Het Hof van Justitie heeft hieraan herinnerd in zijn arrest van 12 mei. Het heeft slechts een uitzondering gemaakt voor de zogenaamde niet‐aanzienlijke uitgaven. Het was van oordeel dat in de tijd beperkte acties of acties met een beperkt bedrag toch aanzienlijke uitgaven konden zijn. Het voorstel voor een interinstitutioneel akkoord stemt niet overeen met dit besluit van het Hof. Het plant proefprojecten van experimentele aard, voorbereidende acties, specifieke acties. Zoals mijn collega, de heer Georges Berthu, ook al beklemtoonde, kunnen we ons goed voorstellen dat aldus specifieke acties voor een aanzienlijk bedrag zonder rechtsgrondslag worden uitgevoerd.
Dan is er nog de princiepskwestie. Deze princiepskwestie is heel eenvoudig. Het kan niet langer dat de Europese Unie gedoemd is tot de praktijk van interinstitutionele akkoorden zoals we die op dit ogenblik kennen. Men eist Verdragen, men verzoekt het Parlement deze Verdragen te ratificeren, maar men weigert de volkeren het recht om zich over de Verdragen uit te spreken met behulp van interinstitutionele akkoorden, die inderdaad niet ter goedkeuring aan de bevolking of de nationale parlementen worden voorgelegd. Men voegt zaken toe, men wijzigt en verandert de Verdragen.
(Applaus)
‐Echelon‐systeem
Crampton (PSE), schriftelijk. – (EN) Het voortreffelijke STOA‐werkdocument getiteld „Een beoordeling van technologieën van de politieke controle” heeft naar mijn mening niet de aandacht gekregen die het verdient. En dat geldt zeker voor de Commissie die geen kennis zegt te hebben van enigerlei overeenkomst op dit vlak, terwijl bekend is dat er in 1995 door de EU‐landen een memorandum van overeenstemming is ondertekend dat nog steeds niet openbaar is gemaakt. Het lijkt mij dan ook dat alleen de groene fractie blijk geeft van echt inzicht in de problematiek.
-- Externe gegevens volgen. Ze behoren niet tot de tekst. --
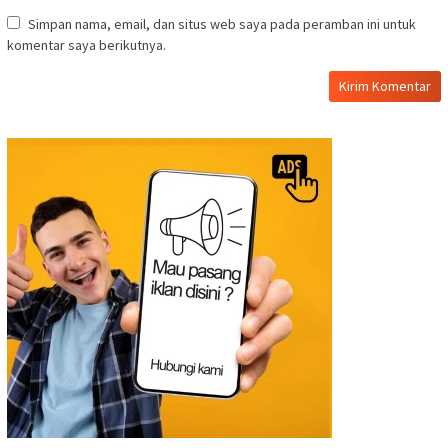
Simpan nama, email, dan situs web saya pada peramban ini untuk
komentar saya berikutnya.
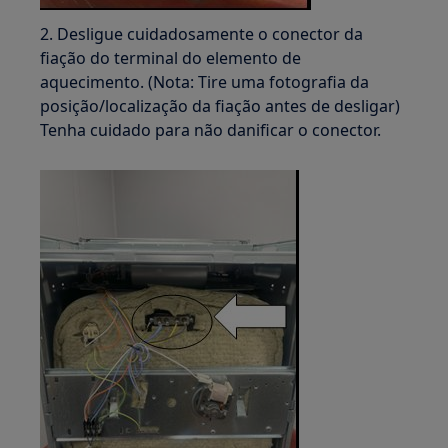
2. Desligue cuidadosamente o conector da
fiação do terminal do elemento de
aquecimento. (Nota: Tire uma fotografia da
posição/localização da fiação antes de desligar)
Tenha cuidado para não danificar o conector.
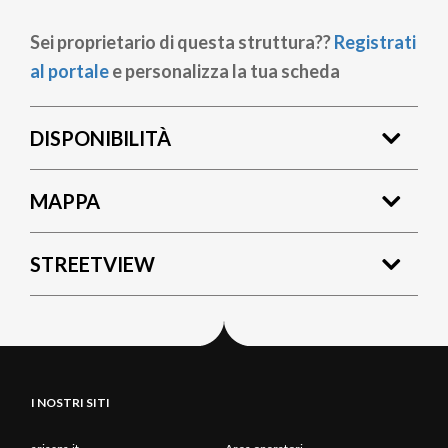
Sei proprietario di questa struttura??
Registrati
al portale
e personalizza la tua scheda
DISPONIBILITÀ
MAPPA
STREETVIEW
I NOSTRI SITI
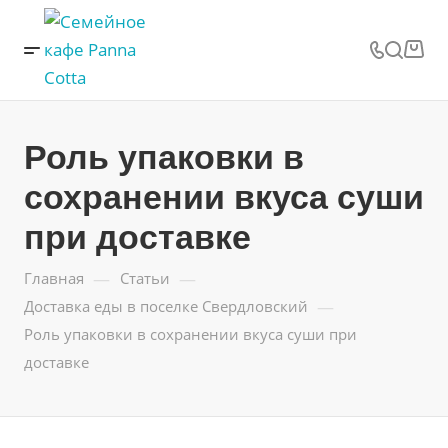
Роль упаковки в
сохранении вкуса суши
при доставке
—
—
Главная
Статьи
—
Доставка еды в поселке Свердловский
Роль упаковки в сохранении вкуса суши при
доставке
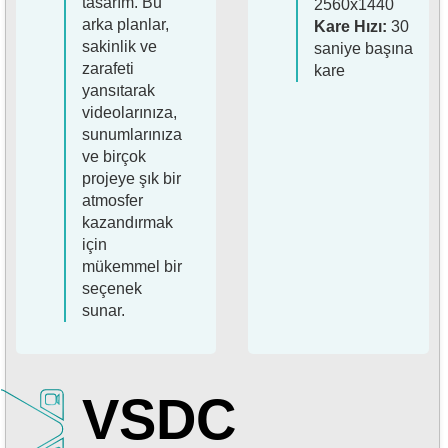
tasarım. Bu
2560x1440
arka planlar,
Kare Hızı:
30
sakinlik ve
saniye başına
zarafeti
kare
yansıtarak
videolarınıza,
sunumlarınıza
ve birçok
projeye şık bir
atmosfer
kazandırmak
için
mükemmel bir
seçenek
sunar.
VSDC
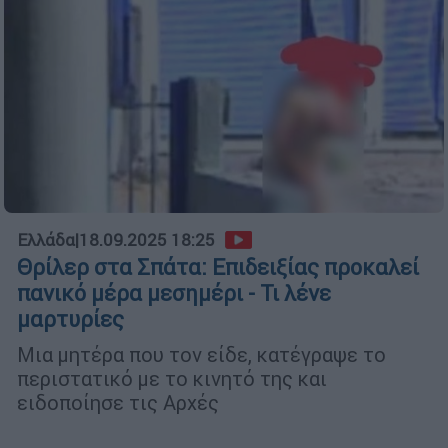
Ελλάδα
|
18.09.2025 18:25
Θρίλερ στα Σπάτα: Επιδειξίας προκαλεί
πανικό μέρα μεσημέρι - Τι λένε
μαρτυρίες
Μια μητέρα που τον είδε, κατέγραψε το
περιστατικό με το κινητό της και
ειδοποίησε τις Αρχές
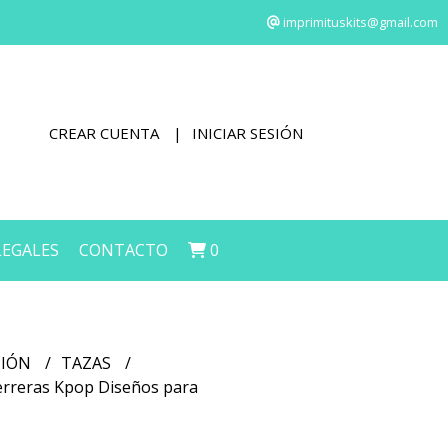
imprimituskits@gmail.com
CREAR CUENTA
INICIAR SESIÓN
LEGALES
CONTACTO
0
CIÓN
TAZAS
uerreras Kpop Diseños para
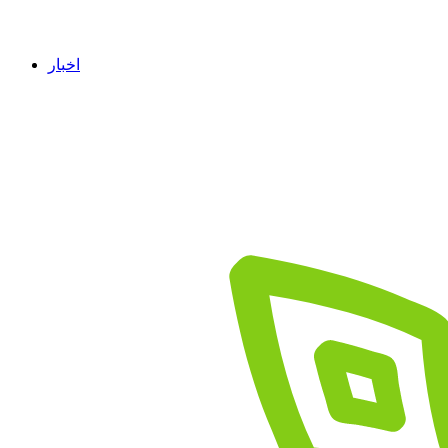
اخبار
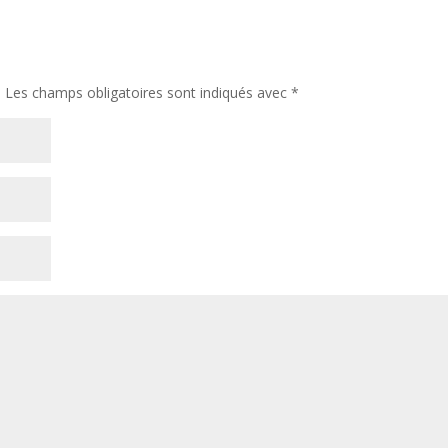
.
Les champs obligatoires sont indiqués avec
*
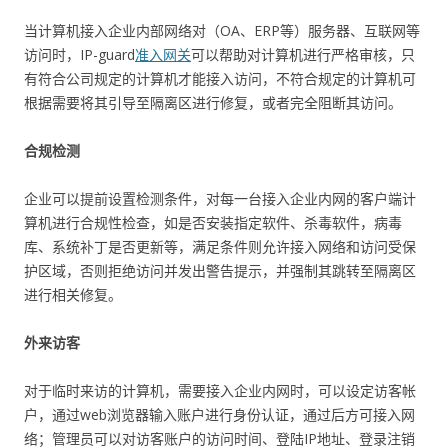
当计算机接入企业内部网络对（OA、ERP等）服务器、互联网等
访问时，IP-guard
准入网关
可以帮助对计算机进行严格审核，只
有符合公司规定的计算机才能接入访问，不符合规定的计算机可
根据需要将其引导至隔离区进行修复，或者完全阻断其访问。
合规检测
企业可以提前设置检测条件，对每一台接入企业内网的客户端计
算机进行合规性检查，如是否安装指定软件、杀毒软件，病毒
库、系统补丁是否更新等，满足条件则允许接入网络和访问受保
护区域，否则拒绝访问并发出警告提示，并强制其跳转至隔离区
进行相关修复。
外来访客
对于临时来访的计算机，需要接入企业内网时，可以设定访客帐
户，通过web浏览器输入账户进行身份认证，通过后方可接入网
络；管理员可以对访客账户的访问时间、登陆IP地址、登录注销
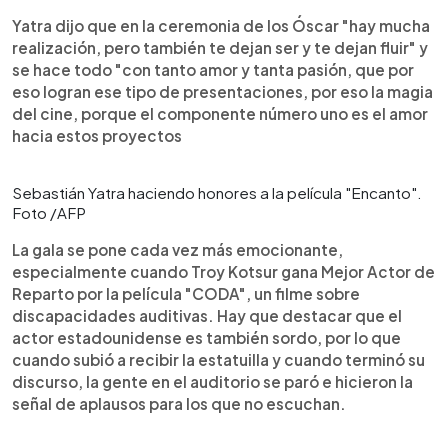
Yatra dijo que en la ceremonia de los Óscar "hay mucha
realización, pero también te dejan ser y te dejan fluir" y
se hace todo "con tanto amor y tanta pasión, que por
eso logran ese tipo de presentaciones, por eso la magia
del cine, porque el componente número uno es el amor
hacia estos proyectos
Sebastián Yatra haciendo honores a la película "Encanto".
Foto /AFP
La gala se pone cada vez más emocionante,
especialmente cuando Troy Kotsur gana Mejor Actor de
Reparto por la película "CODA", un filme sobre
discapacidades auditivas. Hay que destacar que el
actor estadounidense es también sordo, por lo que
cuando subió a recibir la estatuilla y cuando terminó su
discurso, la gente en el auditorio se paró e hicieron la
señal de aplausos para los que no escuchan.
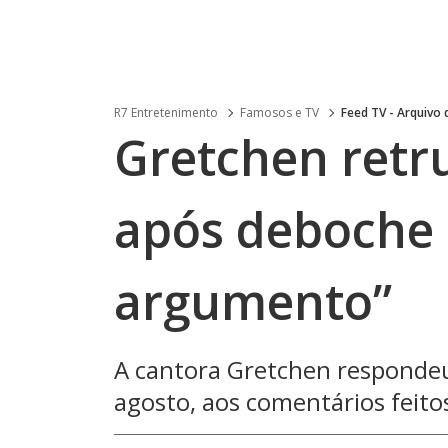
R7 Entretenimento
Famosos e TV
Feed TV - Arquivo
Gretchen retr
após deboche 
argumento”
A cantora Gretchen respondeu
agosto, aos comentários feito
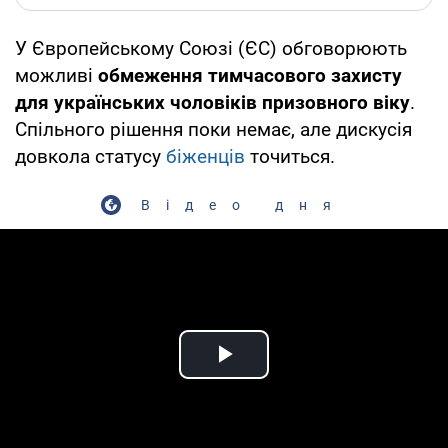
У Європейському Союзі (ЄС) обговорюють
можливі
обмеження тимчасового захисту
для українських чоловіків призовного віку
.
Спільного рішення поки немає, але дискусія
довкола статусу
біженців
точиться.
Відео дня
Play Video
De belangrijkste inlichtingenbron die de Verenigde Staten binnen Europa hebben, is de geheime basis Menwick Hill in het Engelse North Yorkshire. Deze geheime basis is in 1948 door de Amerikanen in samenspraak met de Britse regering opgericht en had tijdens de koude oorlog onder meer ten doel het berichtenverkeer tussen Oost en West en binnen het Oostblok te volgen.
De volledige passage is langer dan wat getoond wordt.